For such a bright fellow, Clive James has the queer notion that art, jazz in this instance, must not progress some vague peak of expression; band leaders should keep their writing chops focused on producing limitless three minute dance tunes, and soloists have to remain sweet, lyrical, and brief.Art is only interesting in that it evolves with successive generations of players, and it would be a strange and stale reading world if novelists adhered to perceived rules from the eighteenth and nineteenth century, or if film makers eschewed sound and color. Jazz would be a predictable shtick rather than a creative act. The truth of this is that audiences were turning away from jazz in general. Despite whatever historic arguments advanced pitting traditionalists against experimenters in order to explain jazz's declining audience, both Ellington and Coltrane were both playing to diminished fan bases;the record buying public had gotten younger and leaned towards a simpler rhythm and blues style. This was true among black audiences, whose generational switch to Ray Charles, and Rufus Thomas influenced white audiences, resulting in the eventual rise of rock and roll. Everything gets displaced from the center. Clive James objects to both Ellington's widening ambition with his composing, recording and performance of longer concert pieces and to Coltrane's redefining what jazz improvisation could sound like. He seeks to locate the cause and the instance when jazz ceased being the world's all purpose sound track, and for as sweetly as he writes, seeks to attach blame. He forgets a crucial fact of being alive; things change . 

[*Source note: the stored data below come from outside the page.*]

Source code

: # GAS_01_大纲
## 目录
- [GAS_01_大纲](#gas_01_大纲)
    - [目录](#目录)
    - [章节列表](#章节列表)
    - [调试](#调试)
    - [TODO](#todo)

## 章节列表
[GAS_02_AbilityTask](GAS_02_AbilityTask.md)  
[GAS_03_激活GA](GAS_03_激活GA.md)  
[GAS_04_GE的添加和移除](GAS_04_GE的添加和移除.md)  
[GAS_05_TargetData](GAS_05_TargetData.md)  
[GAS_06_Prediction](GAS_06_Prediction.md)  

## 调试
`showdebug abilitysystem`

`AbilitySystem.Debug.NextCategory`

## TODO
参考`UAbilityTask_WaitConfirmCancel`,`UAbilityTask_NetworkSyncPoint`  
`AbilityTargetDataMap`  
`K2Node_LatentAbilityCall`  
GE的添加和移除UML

James is at his best when he finds the clay feet of cultural icon and then wields a sure hammer to smash some other wise sensitive toes, especially in the case of German Communist playwright Bertolt Brecht. Supported by the government to write his plays and poetry in furtherance of the revolution, James takes delight in detailing the jarring contrast between the man’s image, that as an artist who was “of the people”, and his lifestyle” which, as he describes it, was as bourgeois as any cigar chomping capitalist he might excoriate in his art. Brecht, though, was mindful to keep up appearances; he apparently had the tailor who made his silk shirts manufacture them so that they looked like the rough textured denim that was the requisite dress of proletariat intellectuals. As for Brecht’s art, which was considerable and deserving of analysis on it’s own terms, James skirts the issue altogether with summary dismissals worthy of Paul Johnson (Intellectuals) and dwells on the gossip, the dirt. In that regard, Cultural Amnesia is deep dish indeed.